§ What is expected: Find the line with "Bedside chest radiograph" in the records below. Copy it and every line after it, up to and including the line with "Admission-level facts for".

§ Data excerpts:
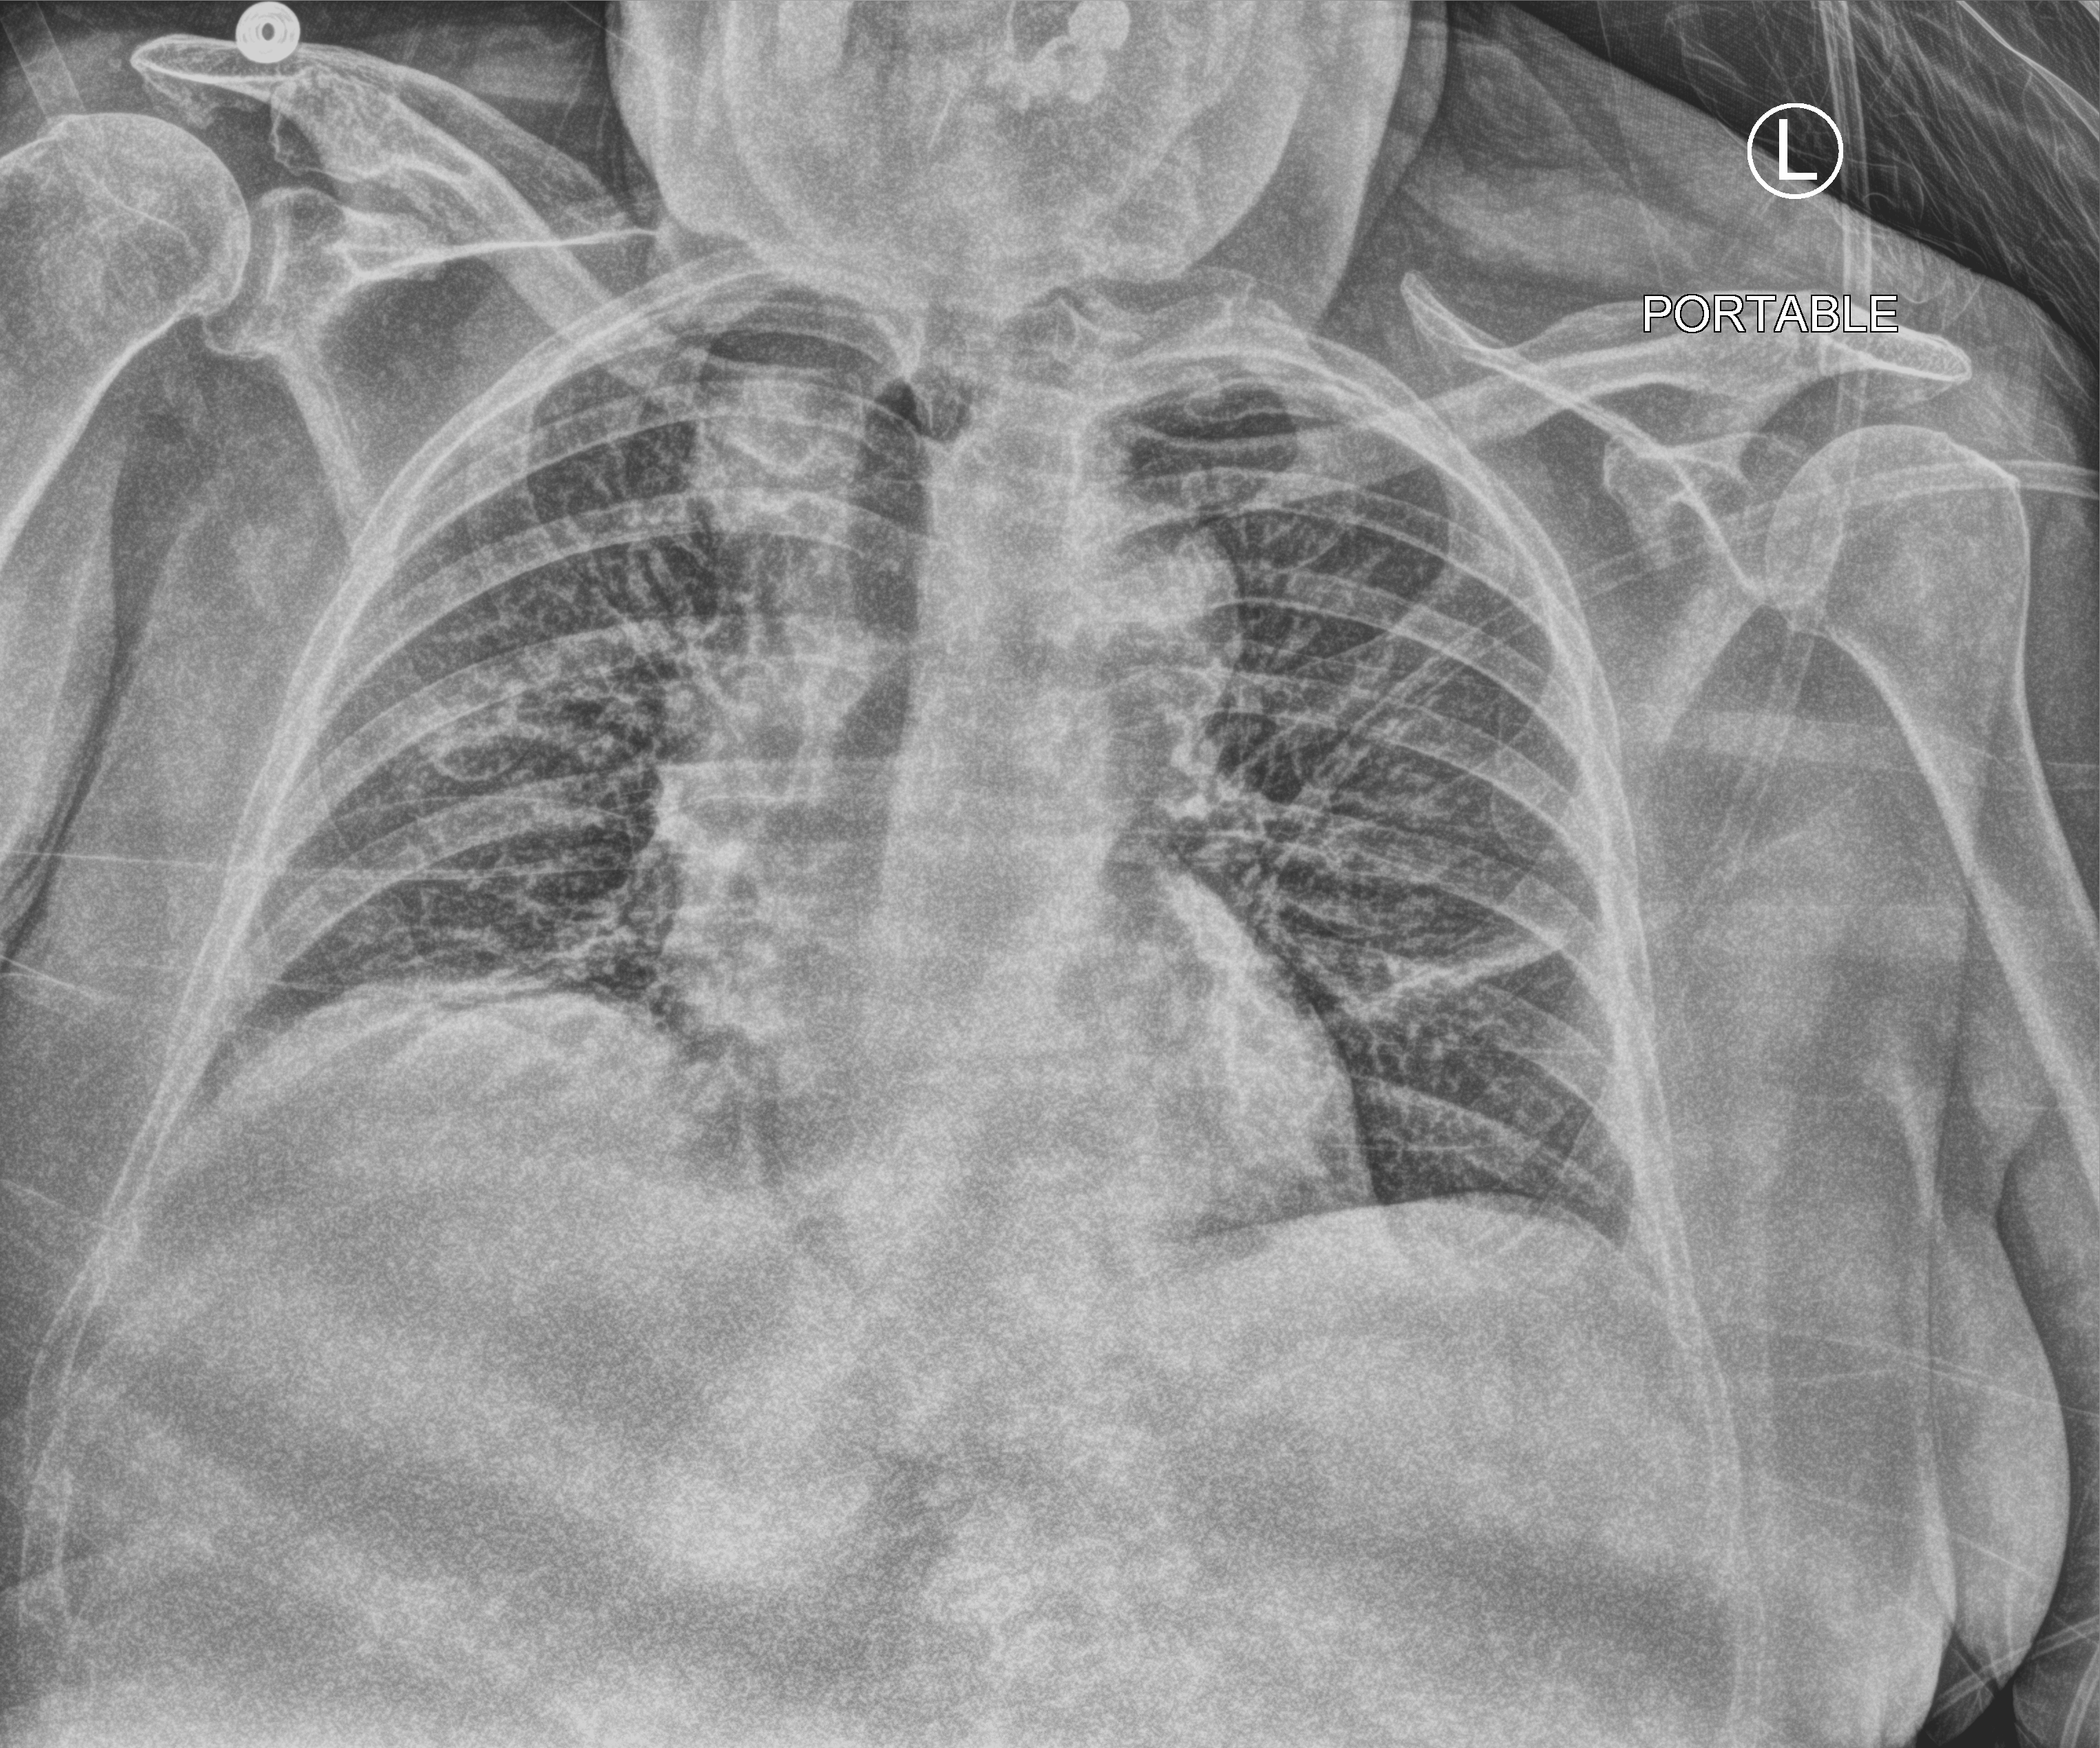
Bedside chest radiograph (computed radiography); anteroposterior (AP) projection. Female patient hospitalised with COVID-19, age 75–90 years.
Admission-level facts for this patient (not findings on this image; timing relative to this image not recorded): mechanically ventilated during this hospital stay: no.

--

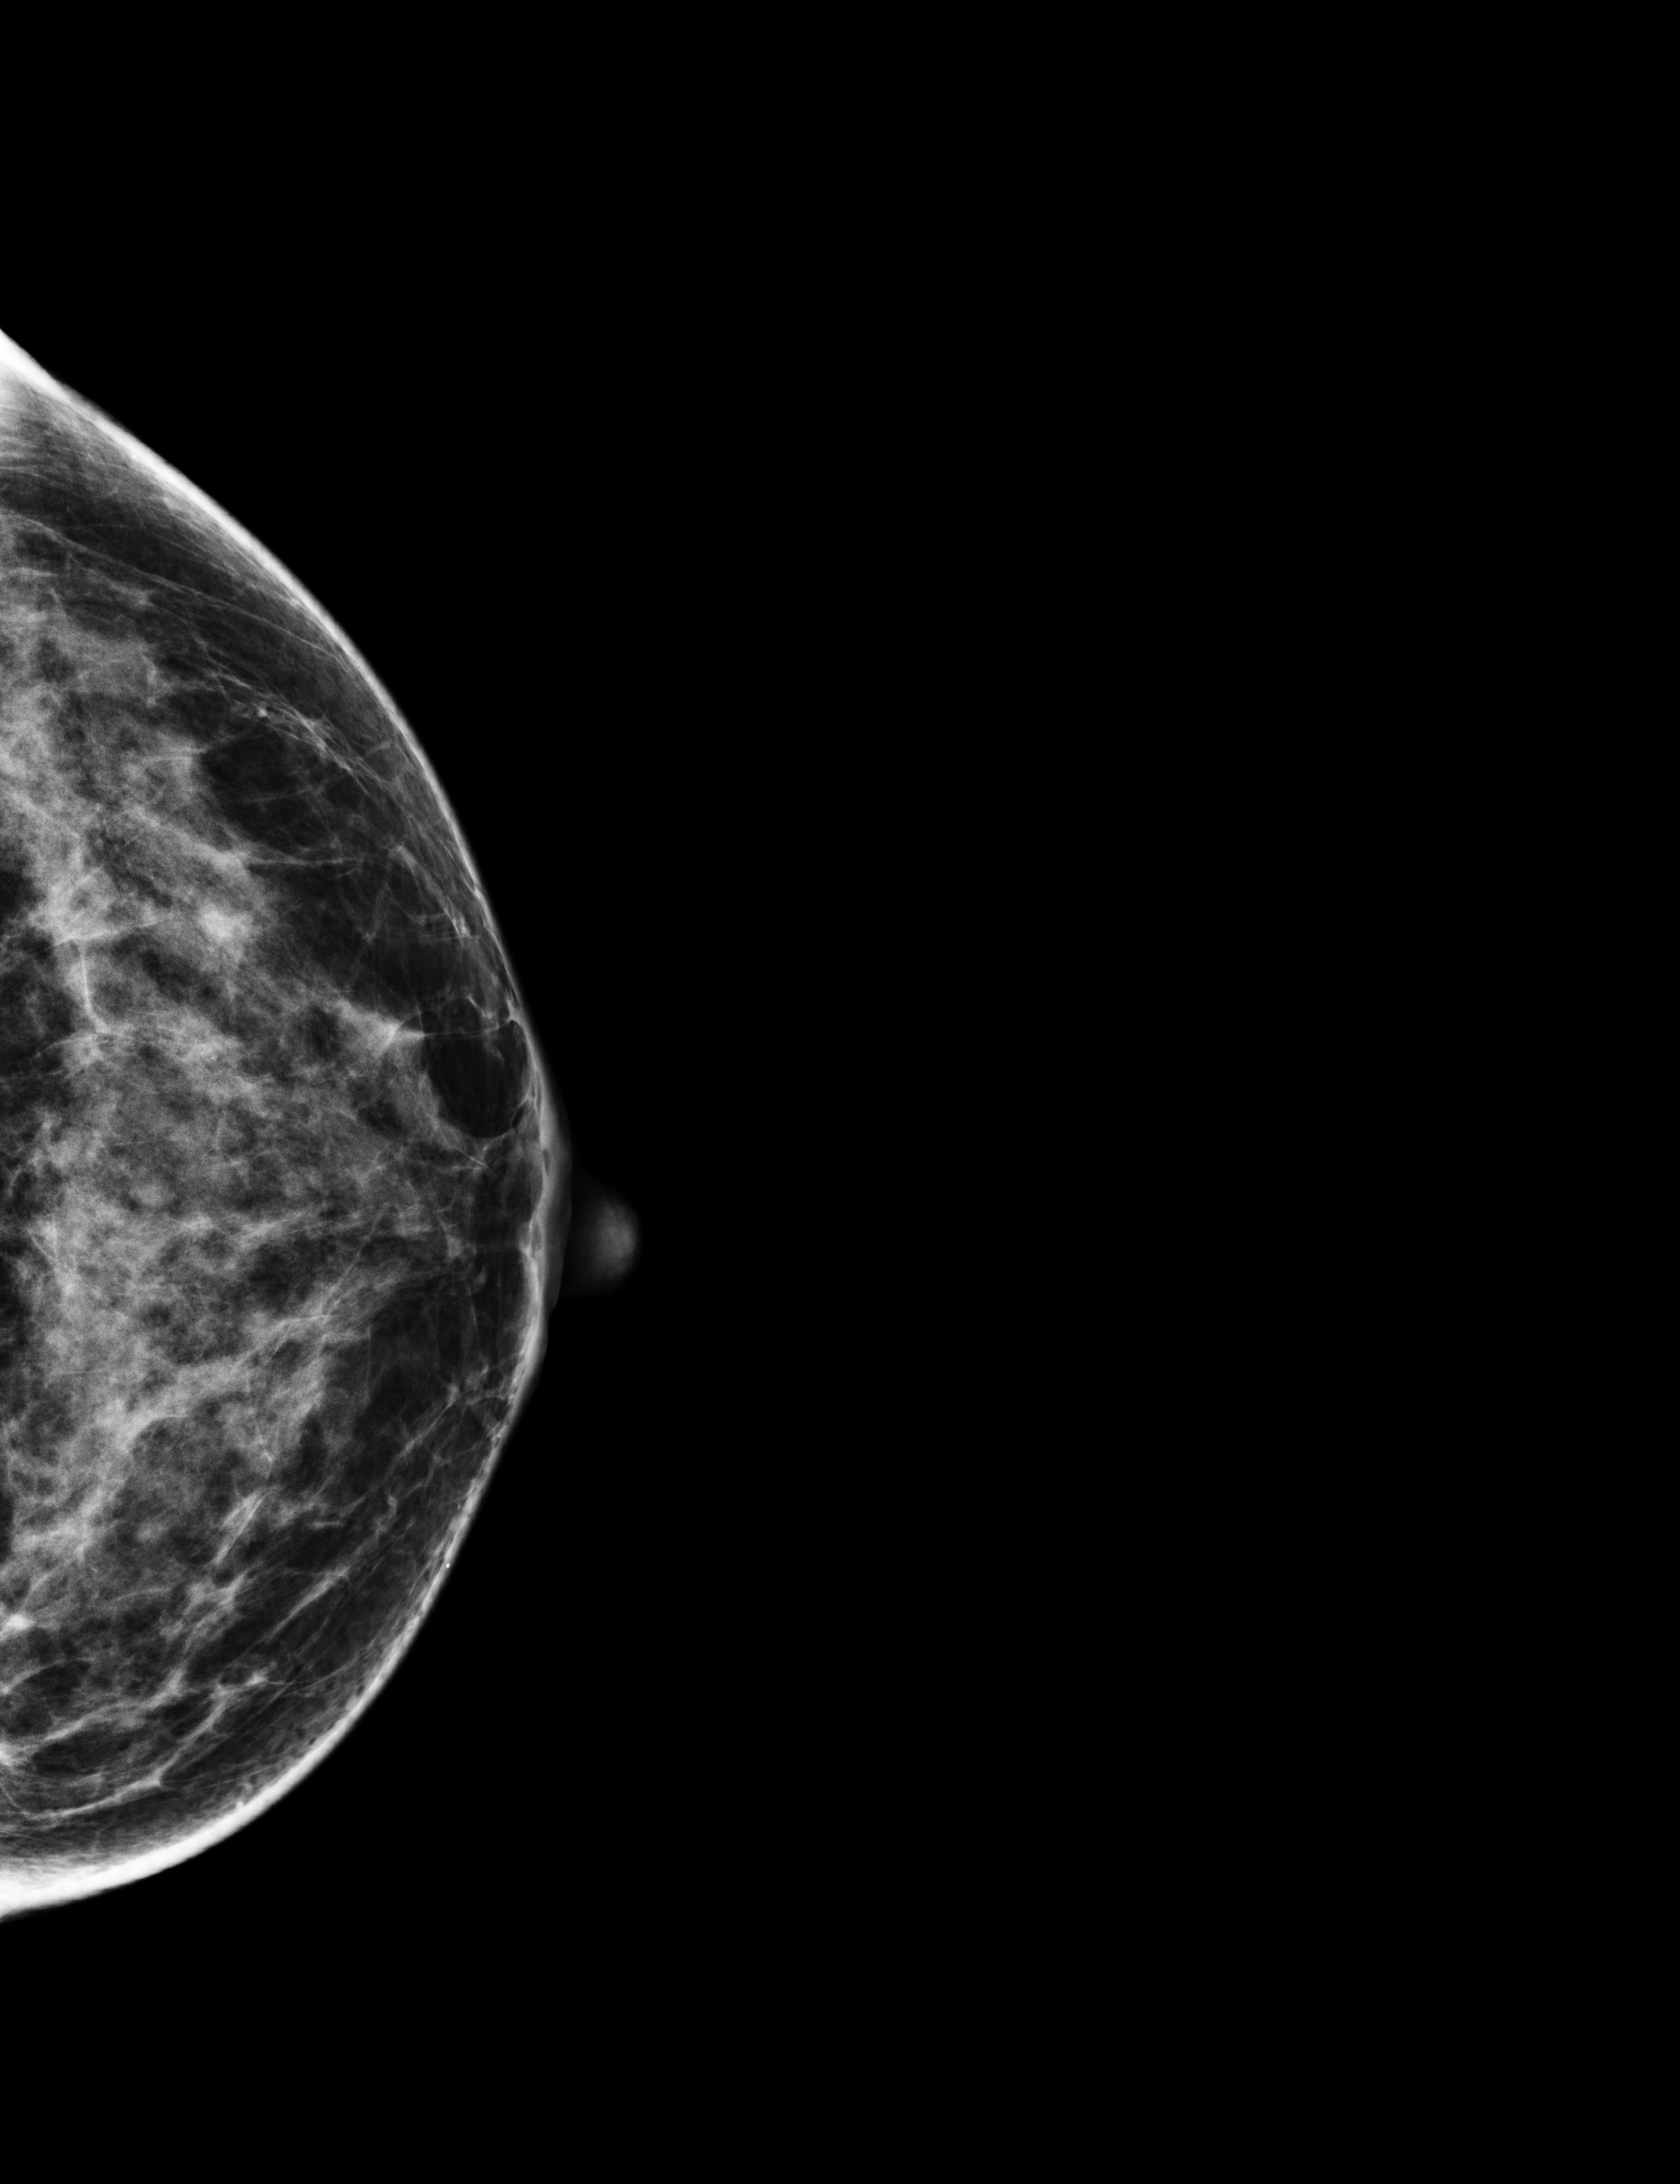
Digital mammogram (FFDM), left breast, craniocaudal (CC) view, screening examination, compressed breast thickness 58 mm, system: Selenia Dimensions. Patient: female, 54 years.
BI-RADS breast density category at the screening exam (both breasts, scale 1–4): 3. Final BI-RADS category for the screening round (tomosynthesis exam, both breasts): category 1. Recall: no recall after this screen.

§ Written answer:
Bedside chest radiograph (computed radiography); anteroposterior (AP) projection. Female patient hospitalised with COVID-19, age 75–90 years.
Admission-level facts for this patient (not findings on this image; timing relative to this image not recorded): mechanically ventilated during this hospital stay: no.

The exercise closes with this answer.